Rodrigues filed two shell bills ahead of Session that will ultimately hold the final Senate and congressional maps crafted by the Senate. Amendments on Thursday will reflect the result of weeks of pre-Session work.
For the congressional map, Rodrigues chose draft map S 8040. He selected S 8046 as a base Senate map. Both come from a third round of draft maps produced by committee staff. The Senate Congressional Reapportionment Subcommittee and Senate Legislative Reapportionment Subcommittee on Monday narrowed proposals down to two recommended choices for Rodrigues to choose from.
In a memo to all senators, Rodrigues said he chose maps he believes “most consistently adhere to the directives issued to staff by the full committee.” Those directions mostly deal with minority voting rights protections in the federal Voting Rights Act and prohibitions against special interest interference in the Fair Districts amendment to the Florida Constitution.
The draft Senate map selection seemed of particular note, as the legislative subcommittee on Monday considered offering just one draft map suggestion. That would have been S 8050, the alternative recommendation to what Rodrigues selected as a base map. The big difference between the maps involved having an effective minority-controlled district in South Florida as opposed to a true majority-minority district.
The final map ultimately approved by the Senate and signed by Gov. Ron DeSantis will govern elections for all 40 Florida Senate seats later this year.
As drafted, there is still significant potential for shakeups. Sen. Tina Polsky, a Boca Raton Democrat, has already indicated she will run in Senate District 34 — a jurisdiction represented now by Sen. Gary Farmer, a Lighthouse Point Democrat — rather than Senate District 29. The proposed map actually puts Polsky’s current home in the new Senate District 31, with Sen. Lori Berman, a Delray Beach Democrat.
The districts, unlike the alternative sent to Rodrigues, would place Senate Democratic Leader Lauren Book in the same district as Rosalind Osgood, who won a primary on Tuesday to represent Senate District 33 following Sen. Perry Thurston‘s resignation to run for Congress.
The map selected by Rodrigues puts Farmer in Senate District 38, which is represented now by Sen. Jason Pizzo, a Miami Democrat. Pizzo’s candidate address with the Division of Elections now lies in the proposed Senate District 37, which is represented by Republican Sen. Ileana Garcia; notably that appears to be a commercial address and Pizzo’s address is exempt as he is a former prosecutor. Garcia ends up in Senate District 40, where there is no candidate currently filed.

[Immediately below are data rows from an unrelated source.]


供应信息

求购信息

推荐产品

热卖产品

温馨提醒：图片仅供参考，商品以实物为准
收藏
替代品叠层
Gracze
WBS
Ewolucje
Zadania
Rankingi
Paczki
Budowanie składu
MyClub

And of note, Republicans Sens. Dennis Baxley of Ocala and Keith Perry of Gainesville end up in the same district.
In other words, expect quite a game of political dominoes.

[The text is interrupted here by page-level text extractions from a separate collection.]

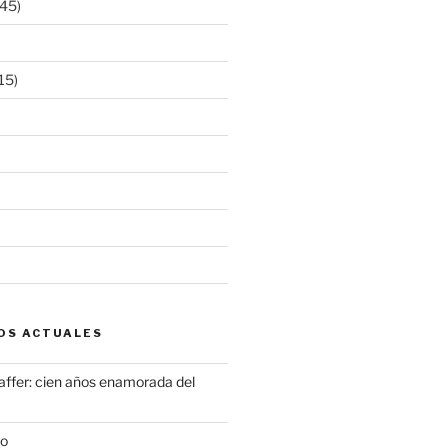
45)
15)
OS ACTUALES
ffer: cien años enamorada del
to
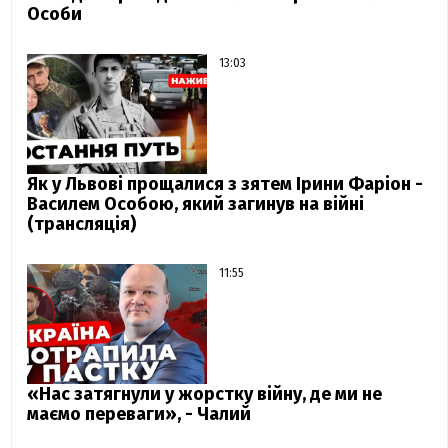
Особи
13:03
Як у Львові прощалися з зятем Ірини Фаріон -
Василем Особою, який загинув на війні
(трансляція)
11:55
«Нас затягнули у жорстку війну, де ми не
маємо переваги», - Чалий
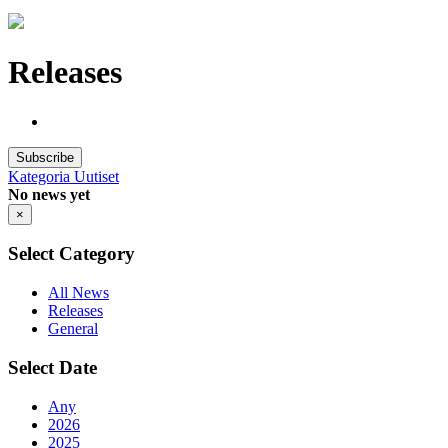
Releases
Subscribe
Kategoria
Uutiset
No news yet
×
Select Category
All News
Releases
General
Select Date
Any
2026
2025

More national attention has fallen on the congressional map. The only difference between the recommended drafts from the subcommittee involved boundaries for three Orlando area congressional seats, two of which are expected to be open in November.

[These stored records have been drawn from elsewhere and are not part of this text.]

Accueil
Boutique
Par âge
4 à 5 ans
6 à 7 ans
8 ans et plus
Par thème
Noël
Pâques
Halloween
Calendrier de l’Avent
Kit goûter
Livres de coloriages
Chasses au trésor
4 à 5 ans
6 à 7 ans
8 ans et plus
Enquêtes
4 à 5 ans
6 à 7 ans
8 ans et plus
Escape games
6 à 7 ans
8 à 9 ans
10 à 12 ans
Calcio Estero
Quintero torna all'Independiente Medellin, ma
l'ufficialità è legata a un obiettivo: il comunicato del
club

This map sets the northern border for Florida’s 9th Congressional District, represented by Kissimmee Democratic U.S. Rep. Darren Soto. The draft uses the Bee Line Expressway to divide the district from Florida’s 10th Congressional District, where U.S. Rep. Val Demings is departing to run for Senate. Further east, it uses Curry Ford Road and State Road 408 primarily to mark a division with Florida’s 7th Congressional District, which is represented by retiring U.S. Rep. Stephanie Murphy.
While Rodrigues’ choice of base maps brings some focus to what the maps will look like, it’s not a final say. Senators can offer amendments to the maps. Sen. Audrey Gibson, a Jacksonville Democrat, has said she expects to file amendments to the Senate map to pull proposed Northeast Florida districts from prior drafts she found preferable.
Sen. Darryl Rouson, a St. Petersburg Democrat, has also proposed his own congressional map that most notably kept Florida’s 14th Congressional District — now represented by U.S. Rep. Kathy Castor — located entirely within Hillsborough County. The map found little traction at the subcommittee level where Sen. Jennifer Bradley, a Fleming Island Republican and subcommittee chair, questioned the effect on Florida’s 15th Congressional District. But it’s likely Rouson will raise the issue again.
Notably, the map emerging from the Senate would have 16 districts won by Republican Donald Trump and 12 won by Democrat Joe Biden, based on how districts voted in the last presidential election. Florida’s congressional delegation now has 16 Republicans and 11 Democrats.
While the Senate plan that emerged from the upper chamber will most likely be what advances, the House will also draw its own congressional map and the chambers will have to come together on final legislation.